**What this exercise asks**
- A) Repeat everything in the Power BI aggregations text from "Then, Reza starts" down to "to Rock Star.".
- B) Answer these questions using the Power BI aggregations text:
(i) How many rows does the imagined fact table contain?
(ii) What file size limitation does the text say a Power BI file would most probably exceed?
(iii) Of what model in Power BI are aggregations said to be a part?
(Document excerpt)
Reza Rad dives into aggregations in Power BI. Part one introduces the topic:
Imagine a Fact table with 250 millions of rows. Such a fact table is big enough to be considered as a good candidate for DirectQuery connection. You don’t want to load such a big table into the memory, and most probably, the Power BI file size exceeds the 1GB limitation. Now, think about your reporting solution for a second. Do you always query this fact table at the finest or minimum granular level? I mean do you always look at every single transaction in this table when you do report on it?
The answer is No. In most of the times, you are querying the data by other fields or columns. As an example; you query the Sales value in the fact table, by Year. Some other times, you query the fact table’s values by Customer’s education category. Some other times, you query the values in the fact table, by each product. When you look at real-world scenarios, most of the time, you are querying the fact table by aggregations of dimension tables.
Then, Reza starts building an aggregation table:
Aggregation tables are the fast performing solution for huge DirectQuery tables in Power BI. In the previous blog post, I explained what is an aggregation, and why it is an important part of a Power BI implementation. Aggregations are part of the Composite model in the Power BI. For the aggregation set up, your first step is to create an aggregated table. In this blog post, I’ll explain how that step can be done. If you want to learn more about Power BI, read the Power BI book, from Rookie to Rock Star.
There’s a lot of detail packed into the first posts in this series, so it looks like a good one to watch.
(End Document excerpt)
(Source information)
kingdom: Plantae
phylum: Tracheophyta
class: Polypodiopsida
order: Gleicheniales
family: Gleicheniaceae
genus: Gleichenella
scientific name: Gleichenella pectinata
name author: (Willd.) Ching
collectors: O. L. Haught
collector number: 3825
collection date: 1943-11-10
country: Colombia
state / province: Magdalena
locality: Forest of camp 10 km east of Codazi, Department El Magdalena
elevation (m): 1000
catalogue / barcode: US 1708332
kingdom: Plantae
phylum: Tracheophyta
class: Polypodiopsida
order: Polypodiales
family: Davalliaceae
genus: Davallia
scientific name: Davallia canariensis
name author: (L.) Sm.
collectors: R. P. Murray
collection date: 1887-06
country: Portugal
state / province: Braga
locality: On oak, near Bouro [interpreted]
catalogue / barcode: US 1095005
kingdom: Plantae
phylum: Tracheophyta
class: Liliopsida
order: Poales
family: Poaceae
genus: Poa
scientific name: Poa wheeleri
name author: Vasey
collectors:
(End Source information)
**Answer list**
- A)
Then, Reza starts building an aggregation table:
Aggregation tables are the fast performing solution for huge DirectQuery tables in Power BI. In the previous blog post, I explained what is an aggregation, and why it is an important part of a Power BI implementation. Aggregations are part of the Composite model in the Power BI. For the aggregation set up, your first step is to create an aggregated table. In this blog post, I’ll explain how that step can be done. If you want to learn more about Power BI, read the Power BI book, from Rookie to Rock Star.

- B)
(i) 250 millions of rows
(ii) The 1GB limitation
(iii) The Composite model